O'Hanlon was informed of the editorial from a friend who called her father, describing the editorial as "the most wonderful piece of writing I ever saw." She later told The Sun "I think that I have never been so happy in my life" as when she read Church's response. O'Hanlon continued to say that while she was initially very proud of her role in the editorial's publication, she eventually came to understand that "the important thing was" Church's writing.

== Later life ==
O'Hanlon's involvement with the editorial continued to impact her through the rest of her life. In an interview later in life she credited it with shaping the direction of her life positively. O'Hanlon received mail about her letter throughout her life, particularly during the Christmas and holiday season, and would include a copy of the editorial in her replies. She also occasionally read the editorial as part of Christmas celebrations and spoke about it on request—for instance, delivering a lecture at Hunter College in 1933.

Around the Christmas season she was sometimes contacted by reporters asking for a brief comment on the editorial. O'Hanlon later told reporters when asked if she still believed in Santa Claus that "the verities of the editorial are just as true as they ever were." She once remarked on the cyclical nature of her popularity: "I am anonymous from January to November."

=== Career ===
O'Hanlon received a Bachelor of Arts from the Normal College of the City of New York in 1910 and a master's degree in education from Columbia University in 1911. She taught elementary school in the New York City public school system starting in 1912.

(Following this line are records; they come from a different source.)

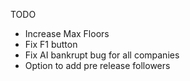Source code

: TODO
  - Increase Max Floors
  - Fix F1 button
  - Fix AI bankrupt bug for all companies
  - Option to add pre release followers
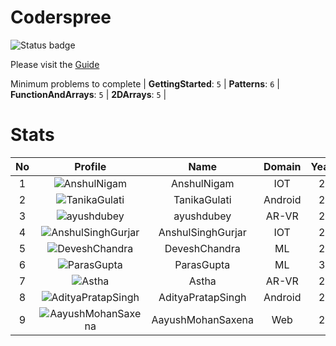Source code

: 
Coderspree
==========


![Status badge](https://github.com/InnogeeksOrganization/coderspree/actions/workflows/checkSubmission.yml/badge.svg)  


Please visit the [Guide](./Guide/README.md)  


Minimum problems to complete | **GettingStarted**: `5` | **Patterns**: `6` | **FunctionAndArrays**: `5` | **2DArrays**: 
`5` |   

# Stats
  

|No|Profile|Name|Domain|Year|Solved|
| :---: | :---: | :---: | :---: | :---: | :---: |
|1|![AnshulNigam](https://avatars.githubusercontent.com/u/74321084?v=4&s=100)|AnshulNigam|IOT|2|59|
|2|![TanikaGulati](https://avatars.githubusercontent.com/u/84376218?v=4&s=100)|TanikaGulati|Android|2|51|
|3|![ayushdubey](https://avatars.githubusercontent.com/u/33064931?v=4&s=100)|ayushdubey|AR-VR|2|49|
|4|![AnshulSinghGurjar](https://avatars.githubusercontent.com/u/90499262?v=4&s=100)|AnshulSinghGurjar|IOT|2|47|
|5|![DeveshChandra](https://avatars.githubusercontent.com/u/82612473?v=4&s=100)|DeveshChandra|ML|2|39|
|6|![ParasGupta](https://avatars.githubusercontent.com/u/84376218?v=4&s=100)|ParasGupta|ML|3|31|
|7|![Astha](https://avatars.githubusercontent.com/u/78898085?v=4&s=100)|Astha|AR-VR|2|29|
|8|![AdityaPratapSingh](https://avatars.githubusercontent.com/u/84376218?v=4&s=100)|AdityaPratapSingh|Android|2|29|
|9|![AayushMohanSaxena](https://avatars.githubusercontent.com/u/84376218?v=4&s=100)|AayushMohanSaxena|Web|2|28|
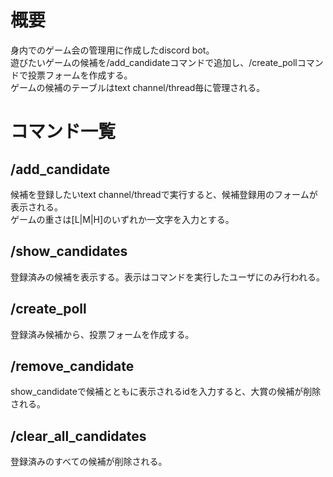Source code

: # 概要
身内でのゲーム会の管理用に作成したdiscord bot。  
遊びたいゲームの候補を/add_candidateコマンドで追加し、/create_pollコマンドで投票フォームを作成する。  
ゲームの候補のテーブルはtext channel/thread毎に管理される。  

# コマンド一覧
## /add_candidate
候補を登録したいtext channel/threadで実行すると、候補登録用のフォームが表示される。  
ゲームの重さは[L|M|H]のいずれか一文字を入力とする。

## /show_candidates
登録済みの候補を表示する。表示はコマンドを実行したユーザにのみ行われる。

## /create_poll
登録済み候補から、投票フォームを作成する。

## /remove_candidate
show_candidateで候補とともに表示されるidを入力すると、大賞の候補が削除される。

## /clear_all_candidates
登録済みのすべての候補が削除される。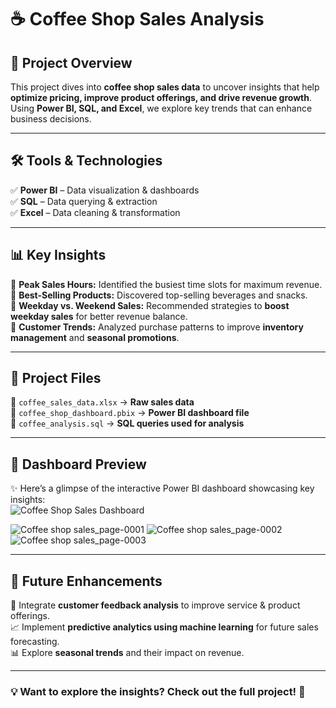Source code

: # ☕ **Coffee Shop Sales Analysis**  

## 📌 **Project Overview**  
This project dives into **coffee shop sales data** to uncover insights that help **optimize pricing, improve product offerings, and drive revenue growth**.  
Using **Power BI, SQL, and Excel**, we explore key trends that can enhance business decisions.  

---

## 🛠️ **Tools & Technologies**  
✅ **Power BI** – Data visualization & dashboards  
✅ **SQL** – Data querying & extraction  
✅ **Excel** – Data cleaning & transformation  

---

## 📊 **Key Insights**  
🔹 **Peak Sales Hours:** Identified the busiest time slots for maximum revenue.  
🔹 **Best-Selling Products:** Discovered top-selling beverages and snacks.  
🔹 **Weekday vs. Weekend Sales:** Recommended strategies to **boost weekday sales** for better revenue balance.  
🔹 **Customer Trends:** Analyzed purchase patterns to improve **inventory management** and **seasonal promotions**.  

---

## 📂 **Project Files**  
📁 `coffee_sales_data.xlsx` → **Raw sales data**  
📁 `coffee_shop_dashboard.pbix` → **Power BI dashboard file**  
📁 `coffee_analysis.sql` → **SQL queries used for analysis**  

---

## 📸 **Dashboard Preview**  
✨ Here’s a glimpse of the interactive Power BI dashboard showcasing key insights:  
![Coffee Shop Sales Dashboard](path-to-your-image.png)  

![Coffee shop sales_page-0001](https://github.com/user-attachments/assets/c1118982-1e6a-4314-a25b-3441439d0ab3) 
![Coffee shop sales_page-0002](https://github.com/user-attachments/assets/7db886ff-a154-44fa-8107-91f72ce0a63e) 
![Coffee shop sales_page-0003](https://github.com/user-attachments/assets/f02501fa-6029-4195-89e9-eaf1989fc212)

---

## 🚀 **Future Enhancements**  
🔮 Integrate **customer feedback analysis** to improve service & product offerings.  
📈 Implement **predictive analytics using machine learning** for future sales forecasting.  
📊 Explore **seasonal trends** and their impact on revenue.  

---

### **💡 Want to explore the insights? Check out the full project!** 🚀  
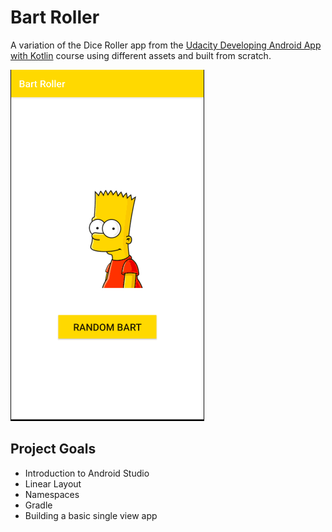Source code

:# Bart Roller
A variation of the Dice Roller app from the [Udacity Developing Android App with Kotlin](https://www.udacity.com/course/developing-android-apps-with-kotlin--ud9012) course using different assets and built from scratch.

![](random_bart_app.gif)

## Project Goals
- Introduction to Android Studio
- Linear Layout
- Namespaces
- Gradle
- Building a basic single view app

O'Hanlon was living with her parents by 1920. In 1930, she earned a doctorate in education from Fordham University; the title of her dissertation was "The Importance of Play". She continued to work in the New York City school system and was promoted to the role of junior principal in 1935, working at schools including PS Manhattan 31 and P.S. 401, and retired in 1959.

=== Personal life, death and legacy ===
O'Hanlon lived at 115 West 95th Street, where she had lived as a child, for most of her life. She married Edward Douglas in the mid-1910s. The couple's child, Laura Virginia, was born in 1915. Edward either died or deserted O'Hanlon shortly before their child was born. She kept her ex-husband's surname the rest of her life, styling herself as "Laura Virginia O'Hanlon Douglas."

After retiring in 1959, Douglas moved to North Chatham, New York, a small village near Albany, New York. Douglas died on May 13, 1971, at the age of 81, in a nursing home in Valatie, New York. She is buried at the Chatham Rural Cemetery in North Chatham.

A copy of the letter, hand-written by Virginia and believed by her family to be the original and returned to them by the newspaper, was authenticated in 1998 by Kathleen Guzman, an appraiser on the television program Antiques Roadshow. In 2007, the show appraised its value at around $50,000. As of 2015, the letter was held by Virginia's great-granddaughter.

As of 1997 there was a statue of Santa Claus in Valatie with a plaque dedicated to O'Hanlon. In 2009, the Virginia O'Hanlon Scholarship Fund was established at the Studio School, a private school that occupies O'Hanlon's childhood home. The school also added a commemorative plaque on the building.